• What you have to do: Reproduce every line of the data below word for word, keeping the original order.

• Entries:
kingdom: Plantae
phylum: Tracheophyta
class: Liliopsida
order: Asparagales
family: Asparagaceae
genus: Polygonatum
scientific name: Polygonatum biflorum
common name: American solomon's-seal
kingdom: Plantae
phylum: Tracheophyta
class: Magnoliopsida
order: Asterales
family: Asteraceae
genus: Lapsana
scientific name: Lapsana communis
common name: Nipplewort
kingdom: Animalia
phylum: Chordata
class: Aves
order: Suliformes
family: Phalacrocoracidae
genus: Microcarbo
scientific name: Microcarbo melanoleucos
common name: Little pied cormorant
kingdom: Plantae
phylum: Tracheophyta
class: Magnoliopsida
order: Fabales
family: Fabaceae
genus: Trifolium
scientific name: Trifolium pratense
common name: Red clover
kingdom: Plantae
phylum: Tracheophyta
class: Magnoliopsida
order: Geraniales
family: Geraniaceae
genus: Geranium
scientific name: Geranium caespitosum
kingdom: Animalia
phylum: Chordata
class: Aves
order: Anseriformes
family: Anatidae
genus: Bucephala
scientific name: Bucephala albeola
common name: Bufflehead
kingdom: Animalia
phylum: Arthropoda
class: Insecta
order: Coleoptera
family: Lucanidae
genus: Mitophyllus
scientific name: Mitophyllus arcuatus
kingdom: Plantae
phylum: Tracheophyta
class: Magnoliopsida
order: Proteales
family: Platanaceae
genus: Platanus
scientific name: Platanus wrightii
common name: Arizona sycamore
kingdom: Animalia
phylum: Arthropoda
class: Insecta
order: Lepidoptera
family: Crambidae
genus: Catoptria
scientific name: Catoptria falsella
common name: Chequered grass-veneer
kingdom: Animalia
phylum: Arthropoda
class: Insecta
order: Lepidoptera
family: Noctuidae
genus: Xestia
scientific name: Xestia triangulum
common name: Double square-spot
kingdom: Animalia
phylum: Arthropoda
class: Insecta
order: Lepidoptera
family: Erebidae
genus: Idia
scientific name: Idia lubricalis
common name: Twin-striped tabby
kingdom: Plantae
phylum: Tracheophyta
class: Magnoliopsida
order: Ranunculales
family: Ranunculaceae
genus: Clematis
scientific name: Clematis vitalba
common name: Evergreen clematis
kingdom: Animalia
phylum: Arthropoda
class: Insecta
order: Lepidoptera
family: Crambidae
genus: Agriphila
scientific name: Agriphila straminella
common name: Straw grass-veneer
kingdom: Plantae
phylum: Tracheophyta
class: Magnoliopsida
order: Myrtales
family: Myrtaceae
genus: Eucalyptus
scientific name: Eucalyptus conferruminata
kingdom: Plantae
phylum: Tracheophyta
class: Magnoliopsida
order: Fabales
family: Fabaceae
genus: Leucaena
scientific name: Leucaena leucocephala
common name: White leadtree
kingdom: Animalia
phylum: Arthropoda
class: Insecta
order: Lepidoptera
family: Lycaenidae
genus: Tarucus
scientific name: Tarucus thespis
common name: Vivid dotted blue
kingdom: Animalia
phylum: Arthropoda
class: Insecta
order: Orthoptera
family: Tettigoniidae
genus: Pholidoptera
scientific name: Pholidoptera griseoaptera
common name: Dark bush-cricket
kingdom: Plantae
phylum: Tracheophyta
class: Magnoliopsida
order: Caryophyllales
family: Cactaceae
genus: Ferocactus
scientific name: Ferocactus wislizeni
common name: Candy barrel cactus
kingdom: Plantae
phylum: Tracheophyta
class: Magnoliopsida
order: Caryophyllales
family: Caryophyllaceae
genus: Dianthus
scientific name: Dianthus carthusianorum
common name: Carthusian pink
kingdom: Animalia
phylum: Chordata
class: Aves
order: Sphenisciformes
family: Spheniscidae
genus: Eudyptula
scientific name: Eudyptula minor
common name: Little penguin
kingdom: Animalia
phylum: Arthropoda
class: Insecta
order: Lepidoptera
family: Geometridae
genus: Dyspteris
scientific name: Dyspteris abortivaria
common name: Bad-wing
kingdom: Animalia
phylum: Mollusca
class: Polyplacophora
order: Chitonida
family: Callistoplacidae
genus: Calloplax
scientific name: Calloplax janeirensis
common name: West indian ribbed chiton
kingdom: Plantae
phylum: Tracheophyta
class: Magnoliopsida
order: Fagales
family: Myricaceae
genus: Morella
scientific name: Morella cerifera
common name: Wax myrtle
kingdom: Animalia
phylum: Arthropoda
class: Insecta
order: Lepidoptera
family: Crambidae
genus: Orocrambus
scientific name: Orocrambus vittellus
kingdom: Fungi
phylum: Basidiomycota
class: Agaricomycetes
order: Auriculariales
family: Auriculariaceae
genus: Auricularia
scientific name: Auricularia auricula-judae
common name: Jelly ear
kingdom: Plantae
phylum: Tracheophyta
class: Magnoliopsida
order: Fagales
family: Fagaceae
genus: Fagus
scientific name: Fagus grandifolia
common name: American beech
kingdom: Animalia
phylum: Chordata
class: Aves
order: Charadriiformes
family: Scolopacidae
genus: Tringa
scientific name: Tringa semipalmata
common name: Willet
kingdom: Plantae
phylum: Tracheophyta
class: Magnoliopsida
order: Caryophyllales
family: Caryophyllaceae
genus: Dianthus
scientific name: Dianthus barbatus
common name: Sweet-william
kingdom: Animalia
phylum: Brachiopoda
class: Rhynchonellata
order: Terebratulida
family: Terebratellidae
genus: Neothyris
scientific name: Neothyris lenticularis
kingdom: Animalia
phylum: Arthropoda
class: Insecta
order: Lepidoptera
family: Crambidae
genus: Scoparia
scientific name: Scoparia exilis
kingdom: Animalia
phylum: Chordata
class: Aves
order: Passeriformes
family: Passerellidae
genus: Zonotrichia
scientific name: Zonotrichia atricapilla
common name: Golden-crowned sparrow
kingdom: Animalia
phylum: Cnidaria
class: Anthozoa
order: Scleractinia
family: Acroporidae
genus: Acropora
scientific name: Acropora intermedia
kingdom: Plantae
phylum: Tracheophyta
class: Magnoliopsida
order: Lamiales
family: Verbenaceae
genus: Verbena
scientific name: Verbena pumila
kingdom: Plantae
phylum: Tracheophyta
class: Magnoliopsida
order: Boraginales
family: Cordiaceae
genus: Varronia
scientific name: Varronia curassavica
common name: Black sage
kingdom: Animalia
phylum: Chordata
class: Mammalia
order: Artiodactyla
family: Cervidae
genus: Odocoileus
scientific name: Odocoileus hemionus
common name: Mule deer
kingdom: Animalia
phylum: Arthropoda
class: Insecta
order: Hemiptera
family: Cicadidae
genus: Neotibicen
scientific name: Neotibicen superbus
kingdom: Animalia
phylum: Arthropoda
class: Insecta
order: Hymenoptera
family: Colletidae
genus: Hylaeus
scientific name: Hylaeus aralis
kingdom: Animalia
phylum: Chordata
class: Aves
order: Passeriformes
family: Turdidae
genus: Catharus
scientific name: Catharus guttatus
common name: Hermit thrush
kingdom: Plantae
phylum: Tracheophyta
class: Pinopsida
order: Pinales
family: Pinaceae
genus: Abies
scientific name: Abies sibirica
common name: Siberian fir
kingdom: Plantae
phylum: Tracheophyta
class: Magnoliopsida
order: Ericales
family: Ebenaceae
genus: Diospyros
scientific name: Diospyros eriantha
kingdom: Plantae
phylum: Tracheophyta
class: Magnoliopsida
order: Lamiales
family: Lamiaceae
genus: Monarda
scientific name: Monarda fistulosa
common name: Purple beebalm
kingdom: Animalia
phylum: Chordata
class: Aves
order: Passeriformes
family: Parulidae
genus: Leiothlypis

• Finished task:
kingdom: Plantae
phylum: Tracheophyta
class: Liliopsida
order: Asparagales
family: Asparagaceae
genus: Polygonatum
scientific name: Polygonatum biflorum
common name: American solomon's-seal
kingdom: Plantae
phylum: Tracheophyta
class: Magnoliopsida
order: Asterales
family: Asteraceae
genus: Lapsana
scientific name: Lapsana communis
common name: Nipplewort
kingdom: Animalia
phylum: Chordata
class: Aves
order: Suliformes
family: Phalacrocoracidae
genus: Microcarbo
scientific name: Microcarbo melanoleucos
common name: Little pied cormorant
kingdom: Plantae
phylum: Tracheophyta
class: Magnoliopsida
order: Fabales
family: Fabaceae
genus: Trifolium
scientific name: Trifolium pratense
common name: Red clover
kingdom: Plantae
phylum: Tracheophyta
class: Magnoliopsida
order: Geraniales
family: Geraniaceae
genus: Geranium
scientific name: Geranium caespitosum
kingdom: Animalia
phylum: Chordata
class: Aves
order: Anseriformes
family: Anatidae
genus: Bucephala
scientific name: Bucephala albeola
common name: Bufflehead
kingdom: Animalia
phylum: Arthropoda
class: Insecta
order: Coleoptera
family: Lucanidae
genus: Mitophyllus
scientific name: Mitophyllus arcuatus
kingdom: Plantae
phylum: Tracheophyta
class: Magnoliopsida
order: Proteales
family: Platanaceae
genus: Platanus
scientific name: Platanus wrightii
common name: Arizona sycamore
kingdom: Animalia
phylum: Arthropoda
class: Insecta
order: Lepidoptera
family: Crambidae
genus: Catoptria
scientific name: Catoptria falsella
common name: Chequered grass-veneer
kingdom: Animalia
phylum: Arthropoda
class: Insecta
order: Lepidoptera
family: Noctuidae
genus: Xestia
scientific name: Xestia triangulum
common name: Double square-spot
kingdom: Animalia
phylum: Arthropoda
class: Insecta
order: Lepidoptera
family: Erebidae
genus: Idia
scientific name: Idia lubricalis
common name: Twin-striped tabby
kingdom: Plantae
phylum: Tracheophyta
class: Magnoliopsida
order: Ranunculales
family: Ranunculaceae
genus: Clematis
scientific name: Clematis vitalba
common name: Evergreen clematis
kingdom: Animalia
phylum: Arthropoda
class: Insecta
order: Lepidoptera
family: Crambidae
genus: Agriphila
scientific name: Agriphila straminella
common name: Straw grass-veneer
kingdom: Plantae
phylum: Tracheophyta
class: Magnoliopsida
order: Myrtales
family: Myrtaceae
genus: Eucalyptus
scientific name: Eucalyptus conferruminata
kingdom: Plantae
phylum: Tracheophyta
class: Magnoliopsida
order: Fabales
family: Fabaceae
genus: Leucaena
scientific name: Leucaena leucocephala
common name: White leadtree
kingdom: Animalia
phylum: Arthropoda
class: Insecta
order: Lepidoptera
family: Lycaenidae
genus: Tarucus
scientific name: Tarucus thespis
common name: Vivid dotted blue
kingdom: Animalia
phylum: Arthropoda
class: Insecta
order: Orthoptera
family: Tettigoniidae
genus: Pholidoptera
scientific name: Pholidoptera griseoaptera
common name: Dark bush-cricket
kingdom: Plantae
phylum: Tracheophyta
class: Magnoliopsida
order: Caryophyllales
family: Cactaceae
genus: Ferocactus
scientific name: Ferocactus wislizeni
common name: Candy barrel cactus
kingdom: Plantae
phylum: Tracheophyta
class: Magnoliopsida
order: Caryophyllales
family: Caryophyllaceae
genus: Dianthus
scientific name: Dianthus carthusianorum
common name: Carthusian pink
kingdom: Animalia
phylum: Chordata
class: Aves
order: Sphenisciformes
family: Spheniscidae
genus: Eudyptula
scientific name: Eudyptula minor
common name: Little penguin
kingdom: Animalia
phylum: Arthropoda
class: Insecta
order: Lepidoptera
family: Geometridae
genus: Dyspteris
scientific name: Dyspteris abortivaria
common name: Bad-wing
kingdom: Animalia
phylum: Mollusca
class: Polyplacophora
order: Chitonida
family: Callistoplacidae
genus: Calloplax
scientific name: Calloplax janeirensis
common name: West indian ribbed chiton
kingdom: Plantae
phylum: Tracheophyta
class: Magnoliopsida
order: Fagales
family: Myricaceae
genus: Morella
scientific name: Morella cerifera
common name: Wax myrtle
kingdom: Animalia
phylum: Arthropoda
class: Insecta
order: Lepidoptera
family: Crambidae
genus: Orocrambus
scientific name: Orocrambus vittellus
kingdom: Fungi
phylum: Basidiomycota
class: Agaricomycetes
order: Auriculariales
family: Auriculariaceae
genus: Auricularia
scientific name: Auricularia auricula-judae
common name: Jelly ear
kingdom: Plantae
phylum: Tracheophyta
class: Magnoliopsida
order: Fagales
family: Fagaceae
genus: Fagus
scientific name: Fagus grandifolia
common name: American beech
kingdom: Animalia
phylum: Chordata
class: Aves
order: Charadriiformes
family: Scolopacidae
genus: Tringa
scientific name: Tringa semipalmata
common name: Willet
kingdom: Plantae
phylum: Tracheophyta
class: Magnoliopsida
order: Caryophyllales
family: Caryophyllaceae
genus: Dianthus
scientific name: Dianthus barbatus
common name: Sweet-william
kingdom: Animalia
phylum: Brachiopoda
class: Rhynchonellata
order: Terebratulida
family: Terebratellidae
genus: Neothyris
scientific name: Neothyris lenticularis
kingdom: Animalia
phylum: Arthropoda
class: Insecta
order: Lepidoptera
family: Crambidae
genus: Scoparia
scientific name: Scoparia exilis
kingdom: Animalia
phylum: Chordata
class: Aves
order: Passeriformes
family: Passerellidae
genus: Zonotrichia
scientific name: Zonotrichia atricapilla
common name: Golden-crowned sparrow
kingdom: Animalia
phylum: Cnidaria
class: Anthozoa
order: Scleractinia
family: Acroporidae
genus: Acropora
scientific name: Acropora intermedia
kingdom: Plantae
phylum: Tracheophyta
class: Magnoliopsida
order: Lamiales
family: Verbenaceae
genus: Verbena
scientific name: Verbena pumila
kingdom: Plantae
phylum: Tracheophyta
class: Magnoliopsida
order: Boraginales
family: Cordiaceae
genus: Varronia
scientific name: Varronia curassavica
common name: Black sage
kingdom: Animalia
phylum: Chordata
class: Mammalia
order: Artiodactyla
family: Cervidae
genus: Odocoileus
scientific name: Odocoileus hemionus
common name: Mule deer
kingdom: Animalia
phylum: Arthropoda
class: Insecta
order: Hemiptera
family: Cicadidae
genus: Neotibicen
scientific name: Neotibicen superbus
kingdom: Animalia
phylum: Arthropoda
class: Insecta
order: Hymenoptera
family: Colletidae
genus: Hylaeus
scientific name: Hylaeus aralis
kingdom: Animalia
phylum: Chordata
class: Aves
order: Passeriformes
family: Turdidae
genus: Catharus
scientific name: Catharus guttatus
common name: Hermit thrush
kingdom: Plantae
phylum: Tracheophyta
class: Pinopsida
order: Pinales
family: Pinaceae
genus: Abies
scientific name: Abies sibirica
common name: Siberian fir
kingdom: Plantae
phylum: Tracheophyta
class: Magnoliopsida
order: Ericales
family: Ebenaceae
genus: Diospyros
scientific name: Diospyros eriantha
kingdom: Plantae
phylum: Tracheophyta
class: Magnoliopsida
order: Lamiales
family: Lamiaceae
genus: Monarda
scientific name: Monarda fistulosa
common name: Purple beebalm
kingdom: Animalia
phylum: Chordata
class: Aves
order: Passeriformes
family: Parulidae
genus: Leiothlypis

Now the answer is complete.